Troops push forward vs Marawi terrorists
MARAWI CITY — Under cover of unrelenting howitzer and mortar fire, soldiers braved heavy rains here on Wednesday to inch forward in areas still under the control of the remaining Maute terrorists and their allies.
The military said less than 20 hectares of the city, with about 200 buildings, were yet to be cleared as of Wednesday.
Brig. Gen. Rolando Bautista, the Task Force Marawi commander, had said in a statement in August that the remaining battle area had been reduced to about 500 square meters. The military later said the correct figure was 25 hectares.
Asked to make a more detailed description of the remaining battle area, Col. Romeo Brawner, the Joint Task Force Marawi deputy commander, said at least 200 structures had not been cleared by troops.
“We have expected to experience more firefights as we try to regain more ground,” Brawner said.

********************

* _Task set_
#1 Condense the paragraph of the Marawi article that begins "Brig. Gen. Rolando Bautista" into a single sentence, keeping its main facts.
#2 Return everything in the Marawi article from "Troops push forward" down to "as of Wednesday.", word for word.
Rely only on the Marawi article.

* _Data excerpts_
********************

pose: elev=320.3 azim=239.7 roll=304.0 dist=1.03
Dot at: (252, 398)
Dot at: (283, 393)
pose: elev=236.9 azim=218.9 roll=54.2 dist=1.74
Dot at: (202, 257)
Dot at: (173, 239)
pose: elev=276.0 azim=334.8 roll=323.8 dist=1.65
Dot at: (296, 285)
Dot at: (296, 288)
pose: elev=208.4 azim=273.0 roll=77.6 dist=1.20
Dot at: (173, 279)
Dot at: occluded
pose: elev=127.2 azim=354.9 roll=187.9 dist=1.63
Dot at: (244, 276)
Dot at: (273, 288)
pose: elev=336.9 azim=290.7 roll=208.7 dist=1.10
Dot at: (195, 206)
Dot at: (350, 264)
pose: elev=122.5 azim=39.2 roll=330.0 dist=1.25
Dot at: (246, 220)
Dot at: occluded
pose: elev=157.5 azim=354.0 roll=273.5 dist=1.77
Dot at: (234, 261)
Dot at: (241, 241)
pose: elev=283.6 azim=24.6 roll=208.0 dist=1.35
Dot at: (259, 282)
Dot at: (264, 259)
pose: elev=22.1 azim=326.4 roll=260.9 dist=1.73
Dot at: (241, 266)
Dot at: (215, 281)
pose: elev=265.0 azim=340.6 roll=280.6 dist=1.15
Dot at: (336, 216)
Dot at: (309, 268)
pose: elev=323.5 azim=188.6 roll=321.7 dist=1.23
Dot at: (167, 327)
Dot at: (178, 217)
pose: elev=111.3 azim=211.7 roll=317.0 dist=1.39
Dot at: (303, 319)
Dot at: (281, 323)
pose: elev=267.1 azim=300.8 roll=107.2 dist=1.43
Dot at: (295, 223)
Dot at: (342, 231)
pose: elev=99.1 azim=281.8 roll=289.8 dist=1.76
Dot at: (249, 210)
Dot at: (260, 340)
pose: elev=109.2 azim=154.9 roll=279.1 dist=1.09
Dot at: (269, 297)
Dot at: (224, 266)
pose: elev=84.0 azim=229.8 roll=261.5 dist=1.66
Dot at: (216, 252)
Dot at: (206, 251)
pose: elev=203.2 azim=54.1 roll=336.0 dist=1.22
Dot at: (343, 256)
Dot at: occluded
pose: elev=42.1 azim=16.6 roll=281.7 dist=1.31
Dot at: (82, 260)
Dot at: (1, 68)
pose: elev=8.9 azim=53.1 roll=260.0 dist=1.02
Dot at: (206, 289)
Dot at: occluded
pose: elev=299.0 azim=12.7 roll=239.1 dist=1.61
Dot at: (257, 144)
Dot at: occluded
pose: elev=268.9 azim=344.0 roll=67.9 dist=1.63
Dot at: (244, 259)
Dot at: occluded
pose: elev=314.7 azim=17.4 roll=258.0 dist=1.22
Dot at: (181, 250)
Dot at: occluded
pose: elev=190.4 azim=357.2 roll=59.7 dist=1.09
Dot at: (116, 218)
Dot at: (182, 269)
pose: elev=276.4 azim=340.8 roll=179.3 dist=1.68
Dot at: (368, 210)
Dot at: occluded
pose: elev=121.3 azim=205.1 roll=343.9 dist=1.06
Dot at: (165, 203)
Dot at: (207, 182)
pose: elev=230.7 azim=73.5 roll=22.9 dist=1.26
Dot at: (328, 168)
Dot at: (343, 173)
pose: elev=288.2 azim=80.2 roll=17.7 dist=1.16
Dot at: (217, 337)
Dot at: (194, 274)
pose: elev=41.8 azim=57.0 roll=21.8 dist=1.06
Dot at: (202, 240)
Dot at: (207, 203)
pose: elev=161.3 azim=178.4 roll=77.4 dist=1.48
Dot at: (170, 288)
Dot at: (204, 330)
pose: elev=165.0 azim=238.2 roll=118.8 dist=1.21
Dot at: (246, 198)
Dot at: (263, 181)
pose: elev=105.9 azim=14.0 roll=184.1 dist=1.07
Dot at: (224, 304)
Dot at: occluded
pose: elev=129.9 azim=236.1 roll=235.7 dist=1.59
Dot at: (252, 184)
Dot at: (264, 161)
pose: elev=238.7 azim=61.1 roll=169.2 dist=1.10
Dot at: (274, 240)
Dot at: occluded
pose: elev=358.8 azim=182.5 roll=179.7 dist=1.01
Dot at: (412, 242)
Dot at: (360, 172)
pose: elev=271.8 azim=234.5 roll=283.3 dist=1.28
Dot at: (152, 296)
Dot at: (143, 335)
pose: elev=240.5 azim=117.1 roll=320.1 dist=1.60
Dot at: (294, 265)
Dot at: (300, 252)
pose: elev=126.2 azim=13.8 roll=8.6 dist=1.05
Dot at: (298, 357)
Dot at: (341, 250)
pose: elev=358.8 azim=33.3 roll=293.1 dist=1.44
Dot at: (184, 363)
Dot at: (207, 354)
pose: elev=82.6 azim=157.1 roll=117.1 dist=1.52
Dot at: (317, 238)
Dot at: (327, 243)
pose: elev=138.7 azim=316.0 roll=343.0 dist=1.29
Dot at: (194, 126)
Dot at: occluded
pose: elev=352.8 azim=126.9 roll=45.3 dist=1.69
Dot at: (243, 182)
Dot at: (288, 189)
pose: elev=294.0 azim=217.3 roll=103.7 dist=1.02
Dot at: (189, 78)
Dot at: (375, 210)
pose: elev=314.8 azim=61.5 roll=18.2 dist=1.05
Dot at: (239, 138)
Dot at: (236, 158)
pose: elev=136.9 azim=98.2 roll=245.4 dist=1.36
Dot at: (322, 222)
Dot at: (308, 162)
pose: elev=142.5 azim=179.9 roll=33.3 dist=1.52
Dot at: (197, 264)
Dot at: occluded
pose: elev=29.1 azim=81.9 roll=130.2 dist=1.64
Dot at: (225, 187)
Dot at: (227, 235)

********************

* _Task-by-task outputs_
#1 In an August statement, Task Force Marawi commander Brig. Gen. Rolando Bautista put the remaining battle area at about 500 square meters, but the military later said the correct figure was 25 hectares.

#2
Troops push forward vs Marawi terrorists
MARAWI CITY — Under cover of unrelenting howitzer and mortar fire, soldiers braved heavy rains here on Wednesday to inch forward in areas still under the control of the remaining Maute terrorists and their allies.
The military said less than 20 hectares of the city, with about 200 buildings, were yet to be cleared as of Wednesday.